On January 29, 2020 U.S. Ambassador to The Gambia R. Carl Paschall and The Gambia’s Minister of Trade, Regional Integration, Industry and Employment, Lamin Jobe, spoke at a launch ceremony in Dakar, Senegal for the USDA’s Food for Progress regional cashew value chain project, also called the Linking Infrastructure, Finance, and Farms to Cashews (LIFFT-Cashew).
At the launch event, numerous government officials, as well as private sector leaders from The Gambia, Senegal and Guinea-Bissau, discussed the regional integration of the cashew value chain.
The United States was represented by both the U.S. Ambassador to The Gambia, Richard Carlton Paschall III, and the U.S. Ambassador to Senegal and Guinea-Bissau, Tulinabo Salama Mushingi. Both U.S. Ambassadors emphasized the need for collaboration between the three countries.
Ambassador Paschall highlighted the importance of creating opportunities for producers and processors to boost economic development and working together to meet the needs of local and international markets.
In his remarks, Ambassador Paschall said: “I believe that government policy that encourages market-led development and regional integration of the cashew sector, through the private sector, is critical to integrate the cashew value chain and achieve the project’s goal. This will help stimulate economic development and incite the creation of jobs here in the region by meeting market demand requirements.”
Ambassador Mushingi echoed this message by reciting the well-known proverb: “If you want to go fast, go alone. If you want to go far, go together.”
In turn, the government representatives of the beneficiary countries stressed the importance of adding value to their region’s cashew sector, as only approximately 5-6 percent of their produced cashew nut is processed locally.

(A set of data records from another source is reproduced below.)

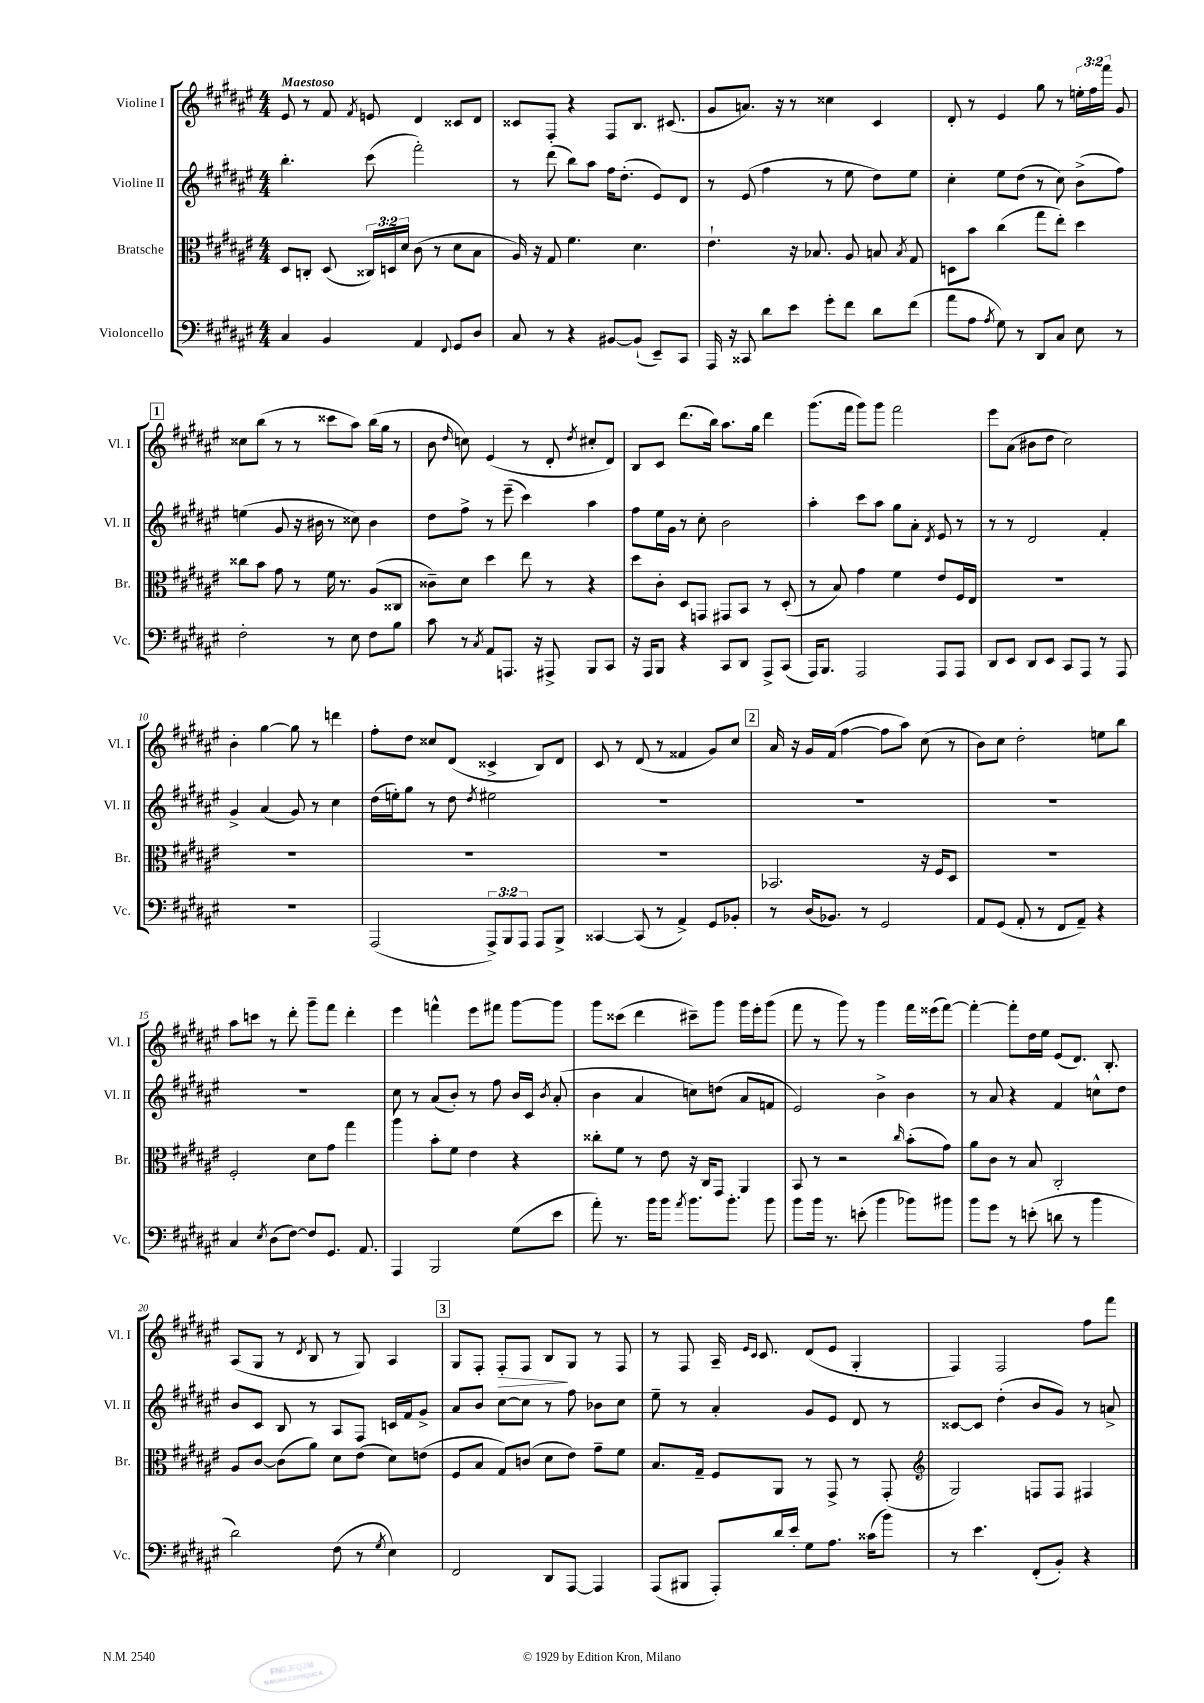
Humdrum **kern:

**kern	**kern	**kern	**kern
*staff4	*staff3	*staff2	*staff1
*clefF4	*clefC3	*clefG2	*clefG2
*k[f#c#g#d#a#e#]	*k[f#c#g#d#a#e#]	*k[f#c#g#d#a#e#]	*k[f#c#g#d#a#e#]
*M4/4	*M4/4	*M4/4	*M4/4
4C#	8D#	4.bb'	8e#
.	8C'	.	8r
4BB	(8D#	.	8f#
.	.	.	8qf#
.	24C##)	(8ccc#	8e
.	24D	.	.
.	24d#	.	.
4AA#	(8c#	2fff#')	4d#
.	8r	.	.
8qqFF#	.	.	.
8GG#	8d#	.	8c##
8D#	8B	.	8d#
=	=	=	=
8C#	16A#)	8r	8c##
.	16r	.	.
8r	8G#	(8ddd#	8F#'
4r	4.f#	8bb)	4r
.	.	8aa#	.
[8BB#	.	16ff#	8F#
.	.	(8.dd#'	.
(8BB#`]	4.d#	.	8.B
8EE#~)	.	8e#)	.
.	.	.	(8.c#
8CC#	.	8d#	.
=	=	=	=
16AAA#	4.e#`	8r	8g#
16r	.	.	.
8CC##	.	(8e#	8.a)
8d#	.	4ff#	.
.	.	.	16r
8e#	16r	.	8r
.	8.B-	.	.
8g#'	.	8r	4cc##
8f#	8A#	8ee#	.
8d#	8B	8dd#)	4c#
.	8qB	.	.
(8f#	8G#	8ee#	.
=	=	=	=
8a#	8D	4cc#'	8d#'
8A#	8b	.	8r
8qA#	.	.	.
8G#)	(4cc#	8ee#	4e#
8r	.	(8dd#	.
8DD#	8gg#	8r	8gg#
8C#	8ee#')	8cc#)	8r
8E#	4dd#	(8b^	24ee'
.	.	.	24ff#
.	.	.	24fff#
8r	.	8ff#)	8g#
=	=	=	=
2F#'	8cc##	(4ee	8cc##
.	8b	.	(8bb
.	8g#	8g#	8r
.	8r	16r	8r
.	.	16b#	.
8r	16f#	8r	8ccc##
.	8.r	.	.
8E#	.	8cc##)	8aa#)
8F#	(8A#	4b#	(16bb
.	.	.	16gg#
8B	8C##	.	8r
=	=	=	=
8c#	8c##~)	8dd#	8b
.	.	.	16qqdd#
8r	8d#	8ff#^	8cc)
8qC#	.	.	.
8AA#	4dd#	8r	(4e#
8.AAA	.	(8eee#~	.
.	8ee#	4ccc#)	8r
16r	.	.	.
8AAA#^	8r	.	8d#'
.	.	.	8qdd#
8BBB	4r	4aa#	8cc#'
8CC#	.	.	8d#)
=	=	=	=
16r	8dd#	8ff#	8B
16AAA#	.	.	.
8BBB	8c#'	16ee#	8c#
.	.	16g#	.
4r	8D#	8r	(8.ddd#
.	8GG	8cc#'	.
.	.	.	16bb)
8CC#	8GG#	2b	8.aa#
8DD#	8BB	.	.
.	.	.	16gg#
8AAA#^	8r	.	4ddd#
(8CC#	(8D#'	.	.
=	=	=	=
16AAA#)	8r	4aa#'	(8.ggg#
8.BBB	.	.	.
.	8B)	.	.
.	.	.	16fff#
2AAA#	4g#	8ccc#	8ggg#)
.	.	8aa#	8ggg#
.	4f#	8gg#	2fff#
.	.	8a#'	.
.	.	8qd#	.
8AAA#	8e#	8e#	.
8AAA#	16F#	8r	.
.	16E#	.	.
=	=	=	=
8DD#	1r	8r	8eee#
8EE#	.	8r	(8a#
8DD#	.	2d#	8b#
8EE#	.	.	8dd#
8CC#	.	.	2cc#)
8AAA#	.	.	.
8r	.	4f#'	.
8AAA#	.	.	.
=	=	=	=
1r	1r	4g#^	4b'
.	.	(4a#	[4gg#
.	.	8g#)	8gg#]
.	.	8r	8r
.	.	4cc#	4ddd
=	=	=	=
(2AAA#	1r	(16dd#	8ff#'
.	.	16ee')	.
.	.	8gg#	8dd#
.	.	8r	8cc##
.	.	8dd#	(8d#
.	.	8qdd#	.
12AAA#^)	.	2ee#	4c##^
12BBB	.	.	.
12AAA#	.	.	.
8AAA#	.	.	8B)
8BBB^	.	.	8d#
=	=	=	=
[4CC##	1r	1r	8c#
.	.	.	8r
(8CC##]	.	.	(8d#
8r	.	.	8r
4AA#^)	.	.	4f##
8GG#	.	.	8g#)
8BB-'	.	.	8cc#
=	=	=	=
8r	2.BB-	1r	16a#
.	.	.	16r
(16D#	.	.	16g#
8.BB-)	.	.	(16f#
.	.	.	[4ff#
8r	.	.	.
2GG#	.	.	8ff#]
.	.	.	8aa#)
.	16r	.	(8cc#
.	16F#	.	.
.	8D#	.	8r
=	=	=	=
8AA#	1r	1r	8b)
(8GG#	.	.	8cc#
8AA#'	.	.	2dd#'
8r	.	.	.
8FF#	.	.	.
8AA#~)	.	.	.
4r	.	.	8ee
.	.	.	8bb
=	=	=	=
4C#	2F#'	1r	8aa#
.	.	.	8ccc
8qE#	.	.	.
(8D#	.	.	8r
[8F#)	.	.	8ddd#'
8F#]	8d#	.	8ggg#~
8.GG#	8g#	.	8fff#
.	4gg#	.	4ddd#'
8.AA#	.	.	.
=	=	=	=
4AAA#	4aa#	8cc#	4eee#
.	.	8r	.
2BBB	8b'	(8a#	4fff^^
.	8f#	8b')	.
.	4e#	8r	8eee#
.	.	8ff#	8fff#
(8G#	4r	16b	[8ggg#
.	.	16c#	.
.	.	8qb	.
8e#	.	(8a#'	8ggg#]
=	=	=	=
8a#')	8cc##'	4b	8ggg#
8.r	8f#	.	(8ccc##
.	8r	4a#	4ddd#
16b	.	.	.
8b	8e#	.	.
8qa#	.	.	.
8.b	16r	8cc)	8ccc#~)
.	16C#	.	.
.	8GG#	(8dd	8ggg#
8.b'	.	.	.
.	4AA#	8a#	16ggg#
.	.	.	16eee#'
8b	.	8f	(8ggg#
=	=	=	=
8b	8BB	2e#)	8fff#
16b	8r	.	8r
8.r	.	.	.
.	2r	.	8ggg#)
(8e'	.	.	8r
4b	.	4b^	4ggg#
.	16qqcc#	.	.
8b-)	(8b'	4b	16fff#
.	.	.	(16eee##
8b#	8g#)	.	[8fff#)
=	=	=	=
8b	8a#	8r	4fff#'_
8g#	8c#	8a#	.
8r	8r	4r	8fff#']
(8e'	8B	.	16dd#
.	.	.	16ee#
8d	2C#'	4f#	(8e#
8r	.	.	8.d#)
4b	.	8cc^^	.
.	.	.	8.B'
.	.	8dd#	.
=	=	=	=
2d#)	8A#	8b	(8A#
.	[8c#	8c#	8G#
.	(8c#]	8B	8r
.	.	.	8qd#
.	8a#)	8r	8B
(8F#	8d#	8A#	8r
8r	(8e#	8F#	8G#)
8qG#	.	.	.
4E#)	8d#)	16c	4A#
.	.	16f#	.
.	(8e	8g#^	.
=	=	=	=
2FF#	8F#	8a#	8G#
.	8B	8b	8F#'
.	8G#)	[8cc#	8F#'
.	(8c	8cc#]	8F#
8DD#	8d#	8r	8B
[8AAA#	8e#)	8ff#	8G#
4AAA#]	8g#~	8b-	8r
.	8f#	8cc#	8F#
=	=	=	=
(8AAA#	8.B	8ee#~	8r
8BBB#	.	8r	8F#
.	16G#~	.	.
8AAA#')	8F#	4a#'	16A#~
.	.	.	16qqe#
.	.	.	16qqc#
.	.	.	8.c#
16d#	8AA#	.	.
16e#'	.	.	.
8G#	8r	8g#	(8d#
8.A#	8GG#^	8e#	8e#
.	8r	8d#	4G#'
(16c##	.	.	.
8b)	(8GG#'	8r	.
=	=	=	=
*	*clefG2	*	*
8r	2G#)	[8c##	4F#)
4.e#	.	8c##]	.
.	.	(4dd#'	2F#
(8FF#'	8F	8b	.
8BB')	8F	8g#)	.
4r	4F#	8r	8ff#
.	.	8a^	8fff#
==	==	==	==
*-	*-	*-	*-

Facilitating the processing of cashew nuts within the region will create new jobs and increase incomes, attract more investment to the cashew sector, and create sustainable socio-economic development.
After the opening ceremony, workshop participants discussed key issues for the cashew sector, including access to finance, market linkages between cooperatives and processors, organic certification, and government strategies to facilitate regional integration.

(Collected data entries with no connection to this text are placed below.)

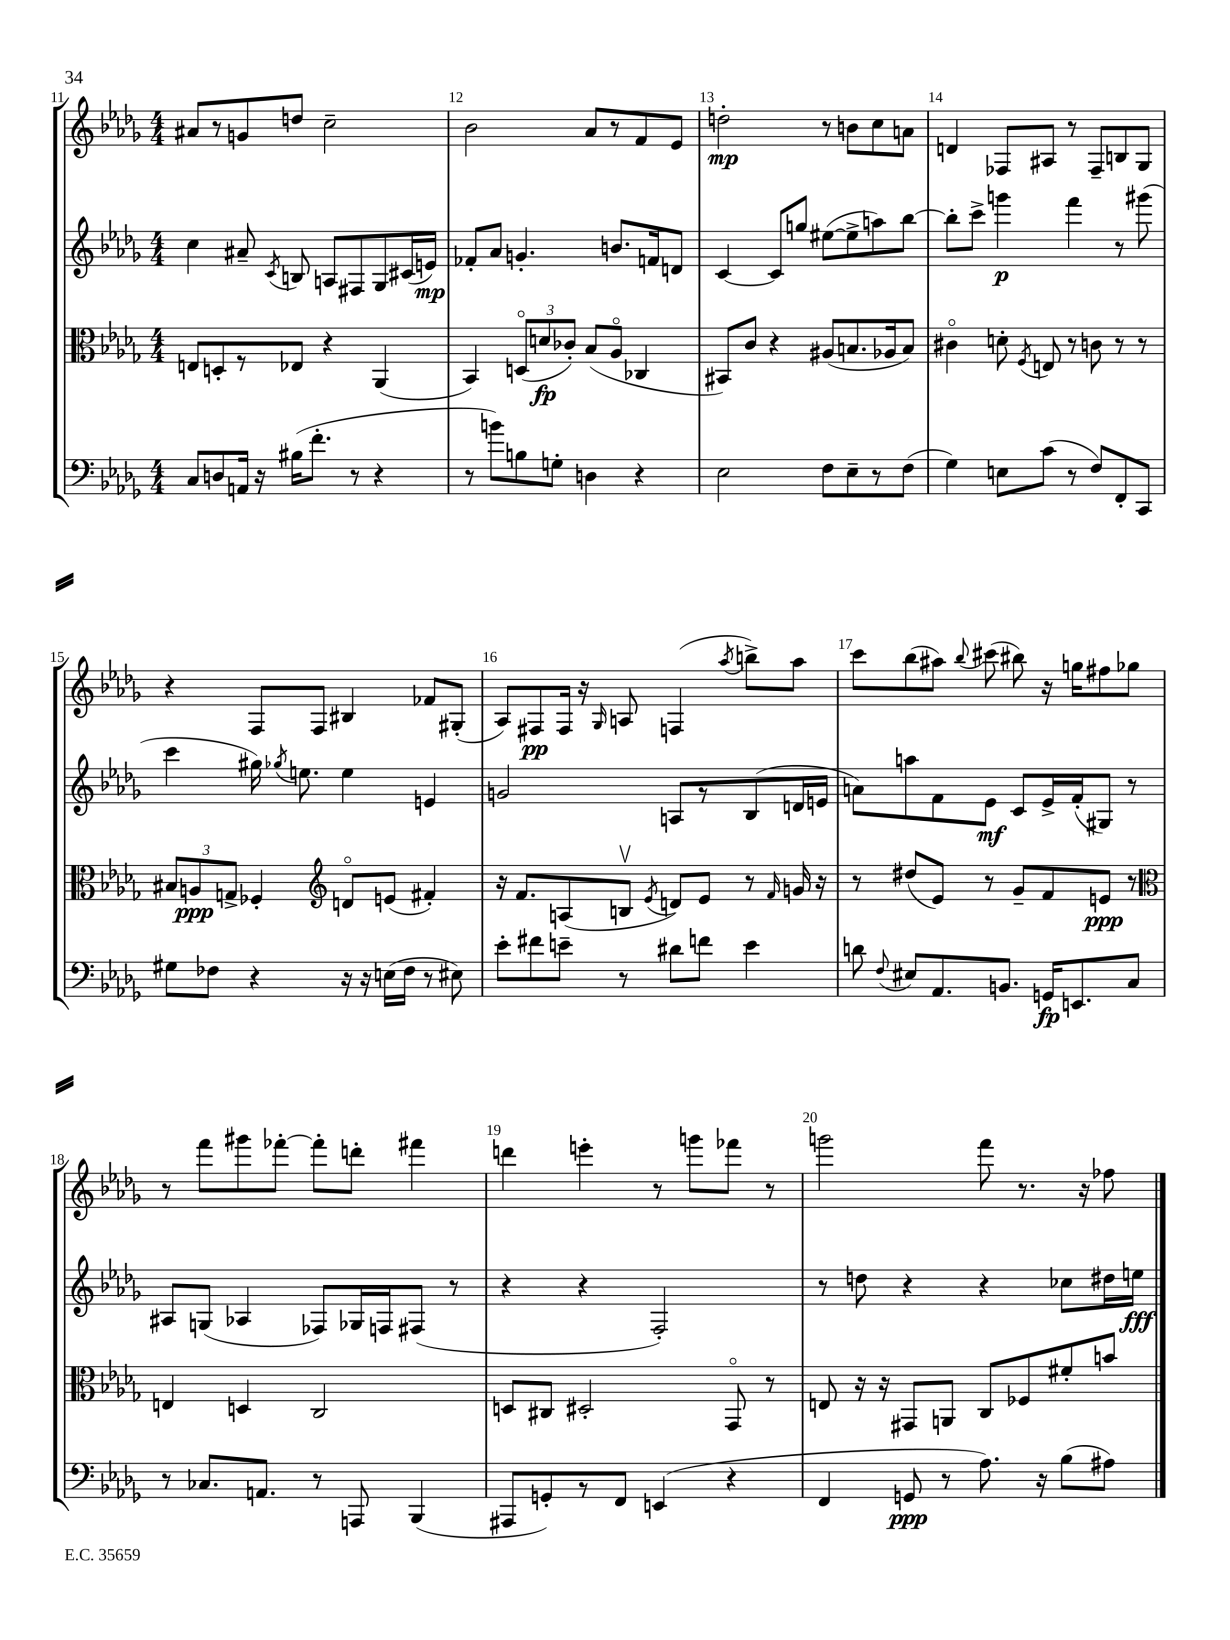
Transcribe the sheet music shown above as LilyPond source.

<<
\new StaffGroup <<
\new Staff = "s0" {
    \clef treble \key des \major \numericTimeSignature \time 4/4
    \autoBeamOff ais'8[ r8 g'8 d''8] c''2-- |
    bes'2 aes'8[ r8 f'8 ees'8] |
    d''2-.\mp r8 b'8[ c''8 a'8] |
    d'4 fes8[ ais8] r8 fes8[-- b8 ges8] |
    r4 f8[ f8] bis4 fes'8[ gis8]-.( |
    aes8[) fis8\pp fis16] r16 \grace { ges16 } a8 f4( \acciaccatura { aes''8 } b''8[->) aes''8] |
    c'''8[ bes''8( ais''8]) \appoggiatura { bes''8 } cis'''8( bis''8) r16 g''16[ fis''8 ges''8] |
    r8 f'''8[ gis'''8 fes'''8]~-. fes'''8[-. d'''8]-. fis'''4 |
    d'''4 e'''4-. r8 g'''8[ fes'''8] r8 |
    g'''2 f'''8 r8. r16 fes''8 \bar "|." |
}
\new Staff = "s1" {
    \clef treble \key des \major \numericTimeSignature \time 4/4
    \autoBeamOff c''4 ais'8-- \acciaccatura { c'8 } b8 a8[ fis8 ges8 cis'16( e'16]\mp) |
    fes'8[-. aes'8] g'4.-. b'8.[ f'16 d'8] |
    c'4~ c'8[ g''8] eis''8[~( eis''8-> a''8) bes''8]~ |
    bes''8[-. c'''8]-> g'''4\p f'''4 r8 gis'''8( |
    c'''4 gis''16) \acciaccatura { ges''8 } e''8. e''4 e'4 |
    g'2 a8[ r8 bes8( d'16 e'16] |
    a'8[) a''8 f'8 ees'8]\mf c'8[ ees'16-> f'16-.( gis8]) r8 |
    ais8[ g8]( aes4 fes8[) ges16 f16 fis8]( r8 |
    r4 r4 f2-.) |
    r8 d''8 r4 r4 ces''8[ dis''16 e''16]\fff \bar "|." |
}
\new Staff = "s2" {
    \clef alto \key des \major \numericTimeSignature \time 4/4
    \autoBeamOff e8[ d8-. r8 ees8] r4 aes,4( |
    bes,4) \tuplet 3/2 { d8[\flageolet( d'8\fp ces'8]-.) } bes8[( aes8]\flageolet ces4 |
    bis,8[) c'8] r4 ais8[( b8. aes16 b8]) |
    cis'4\flageolet d'8-. \acciaccatura { f8 } e8 r8 c'8 r8 r8 |
    \tuplet 3/2 { bis8[ a8\ppp g8]-> } fes4-. \clef treble d'8[\flageolet e'8]( fis'4-.) |
    r16 f'8.[ a8( b8]\upbow \acciaccatura { ees'8 } d'8[) ees'8] r8 \grace { f'16 } g'16 r16 |
    r8 dis''8[( ees'8]) r8 ges'8[-- f'8 e'8]\ppp r8 |
    \clef alto e4 d4 c2 |
    d8[ cis8] dis2-. ges,8\flageolet r8 |
    e8 r16 r16 gis,8[ a,8] c8[ fes8 fis'8-. b'8] \bar "|." |
}
\new Staff = "s3" {
    \clef bass \key des \major \numericTimeSignature \time 4/4
    \autoBeamOff c8[ d8 a,16] r16 bis16[( f'8.]-. r8 r4 |
    r8 b'8[) b8 g8]-. d4 r4 |
    ees2 f8[ ees8-- r8 f8]( |
    ges4) e8[ c'8]( r8 f8[) f,8-. c,8] |
    gis8[ fes8] r4 r16 r16 e16[( fes16] r8 eis8) |
    ees'8[-. fis'8 e'8]-- r8 dis'8[ f'8] e'4 |
    d'8 \appoggiatura { f8 } eis8[ aes,8. b,8.] g,16[\fp e,8. c8] |
    r8 ces8.[ a,8.] r8 a,,8 bes,,4( |
    ais,,8[ g,8-.) r8 f,8] e,4( r4 |
    f,4 g,8\ppp r8 aes8.) r16 bes8[( ais8]) \bar "|." |
}
>>
>>
\layout { \context { \Score currentBarNumber = #11 \override BarNumber.break-visibility = ##(#f #t #t) barNumberVisibility = #all-bar-numbers-visible } }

During the group breakout session, government officials discussed regional integration and the three governments’ roles in supporting cashew value chain actors.
The private sector group, which consisted of farmer cooperatives, processors, investors and financial institutions, discussed the challenges and opportunities they face, the importance of linkages between the value chain actors, and the support they need from their governments in supporting collective sales, processing and exports.
These private sector participants and government officials will continue their collaboration as project LIFFT-Cashew progresses to pave the way for increased regional integration of the cashew value chain and increased trade in processed cashews.